Bien qu’elle appartienne au siècle dernier, l’œuvre de Georges Simenon (1903-1989) n’a pas pris une ride et reste gratifiée d’un succès qui semble sans fin. Dans une rare profusion de romans (193), d’enquêtes (75), de nouvelles (158) et autres fictions sous pseudonymes (176), le style incomparable de Simenon fait du créateur de Maigret un romancier à part entière, ne se limitant pas aux seuls polars. Sa portée et sa dimension universelles expliquent probablement le nombre de ses œuvres portées à l’écran : plus de 180 au cinéma et 300 à la télévision.
Dès 1932, trois longs-métrages, tournés à peu d’intervalle, inaugurent ainsi une série d’adaptations ininterrompue jusqu’à nos jours. Comme empreints d’une intime résonance, les premiers réalisateurs des « Maigret » font appel à leurs proches pour camper le héros simenonien.
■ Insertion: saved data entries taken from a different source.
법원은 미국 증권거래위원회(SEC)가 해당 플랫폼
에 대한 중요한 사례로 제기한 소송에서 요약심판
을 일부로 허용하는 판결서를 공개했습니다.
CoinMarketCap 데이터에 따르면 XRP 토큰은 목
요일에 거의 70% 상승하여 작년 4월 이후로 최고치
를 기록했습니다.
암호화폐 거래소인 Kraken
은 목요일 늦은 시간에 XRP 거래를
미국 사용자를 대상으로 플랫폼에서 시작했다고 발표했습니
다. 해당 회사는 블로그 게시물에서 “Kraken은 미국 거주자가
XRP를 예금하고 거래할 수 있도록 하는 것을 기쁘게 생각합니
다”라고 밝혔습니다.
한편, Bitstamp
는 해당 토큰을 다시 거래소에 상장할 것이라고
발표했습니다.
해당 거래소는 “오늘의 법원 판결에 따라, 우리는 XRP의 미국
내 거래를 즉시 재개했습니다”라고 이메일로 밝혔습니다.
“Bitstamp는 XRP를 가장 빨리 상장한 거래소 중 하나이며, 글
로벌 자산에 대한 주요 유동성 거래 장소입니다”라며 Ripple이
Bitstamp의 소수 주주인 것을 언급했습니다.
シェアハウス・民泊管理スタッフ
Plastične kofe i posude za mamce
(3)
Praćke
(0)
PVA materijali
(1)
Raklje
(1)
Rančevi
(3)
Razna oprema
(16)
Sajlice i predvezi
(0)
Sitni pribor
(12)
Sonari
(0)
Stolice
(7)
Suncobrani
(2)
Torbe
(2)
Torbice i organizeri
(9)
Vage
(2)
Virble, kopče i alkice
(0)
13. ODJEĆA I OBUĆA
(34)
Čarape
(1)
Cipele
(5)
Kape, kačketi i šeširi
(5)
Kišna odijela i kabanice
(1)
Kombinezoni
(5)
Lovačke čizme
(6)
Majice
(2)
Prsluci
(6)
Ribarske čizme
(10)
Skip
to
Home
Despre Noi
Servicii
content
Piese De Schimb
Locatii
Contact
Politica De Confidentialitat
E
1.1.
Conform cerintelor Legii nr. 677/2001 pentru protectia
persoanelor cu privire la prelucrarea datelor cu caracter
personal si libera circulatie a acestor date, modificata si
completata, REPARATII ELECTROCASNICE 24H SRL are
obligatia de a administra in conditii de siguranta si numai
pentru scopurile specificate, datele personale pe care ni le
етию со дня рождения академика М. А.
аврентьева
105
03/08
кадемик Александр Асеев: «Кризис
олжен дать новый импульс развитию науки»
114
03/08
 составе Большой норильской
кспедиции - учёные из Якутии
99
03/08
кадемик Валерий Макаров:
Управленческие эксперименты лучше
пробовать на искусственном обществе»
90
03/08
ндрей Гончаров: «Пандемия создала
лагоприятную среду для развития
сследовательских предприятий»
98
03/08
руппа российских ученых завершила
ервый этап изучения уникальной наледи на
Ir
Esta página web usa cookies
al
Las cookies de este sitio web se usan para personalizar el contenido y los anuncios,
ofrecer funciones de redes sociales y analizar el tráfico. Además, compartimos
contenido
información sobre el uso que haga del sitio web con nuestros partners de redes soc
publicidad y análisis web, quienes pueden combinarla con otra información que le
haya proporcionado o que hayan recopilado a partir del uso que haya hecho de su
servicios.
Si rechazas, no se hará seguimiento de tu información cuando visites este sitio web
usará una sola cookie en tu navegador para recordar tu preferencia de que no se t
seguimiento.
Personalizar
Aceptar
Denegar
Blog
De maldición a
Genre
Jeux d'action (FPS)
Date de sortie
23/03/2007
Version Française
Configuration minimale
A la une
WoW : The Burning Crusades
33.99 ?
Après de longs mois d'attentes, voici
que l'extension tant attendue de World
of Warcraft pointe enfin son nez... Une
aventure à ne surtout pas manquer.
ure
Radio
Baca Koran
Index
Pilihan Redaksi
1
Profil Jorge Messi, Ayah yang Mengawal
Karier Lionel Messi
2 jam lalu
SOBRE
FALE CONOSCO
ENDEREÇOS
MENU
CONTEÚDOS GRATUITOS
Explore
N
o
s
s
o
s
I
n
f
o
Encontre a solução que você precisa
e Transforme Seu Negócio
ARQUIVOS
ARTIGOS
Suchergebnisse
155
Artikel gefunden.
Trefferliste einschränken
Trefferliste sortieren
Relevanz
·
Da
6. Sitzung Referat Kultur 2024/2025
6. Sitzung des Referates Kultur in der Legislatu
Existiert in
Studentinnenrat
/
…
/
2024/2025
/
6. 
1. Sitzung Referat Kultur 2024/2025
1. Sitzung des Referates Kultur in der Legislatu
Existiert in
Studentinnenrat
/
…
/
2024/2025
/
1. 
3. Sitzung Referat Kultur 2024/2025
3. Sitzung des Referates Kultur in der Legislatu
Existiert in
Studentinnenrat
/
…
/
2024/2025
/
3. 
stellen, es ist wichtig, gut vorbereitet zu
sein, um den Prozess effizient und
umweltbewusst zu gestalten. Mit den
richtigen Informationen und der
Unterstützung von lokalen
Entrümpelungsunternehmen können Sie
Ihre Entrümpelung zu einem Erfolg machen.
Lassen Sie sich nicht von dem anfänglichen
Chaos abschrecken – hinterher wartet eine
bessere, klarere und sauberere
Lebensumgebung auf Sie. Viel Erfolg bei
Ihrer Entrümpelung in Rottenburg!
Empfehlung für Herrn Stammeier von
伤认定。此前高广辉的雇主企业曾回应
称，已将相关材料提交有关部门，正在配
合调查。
Dans Le Chien jaune, Jean Tarride met son père, Abel, en scène. Dans La Nuit du carrefour, Jean Renoir dirige son frère Pierre. En 1933, dans La Tête d’un homme, que Simenon renonce à adapter lui-même, Julien Duvivier confiera le rôle principal à son complice Harry Baur. Ainsi commença une fantastique aventure qui va unir tout le cinéma français – têtes d’affiche comme débutants – durant les décennies suivantes, y compris pendant les années de guerre, tels Raimu dans Les Inconnus dans la maison (1942), d’Henri Decoin, Jean Desailly et Jules Berry dans Le Voyageur de la Toussaint (1943), de Louis Daquin.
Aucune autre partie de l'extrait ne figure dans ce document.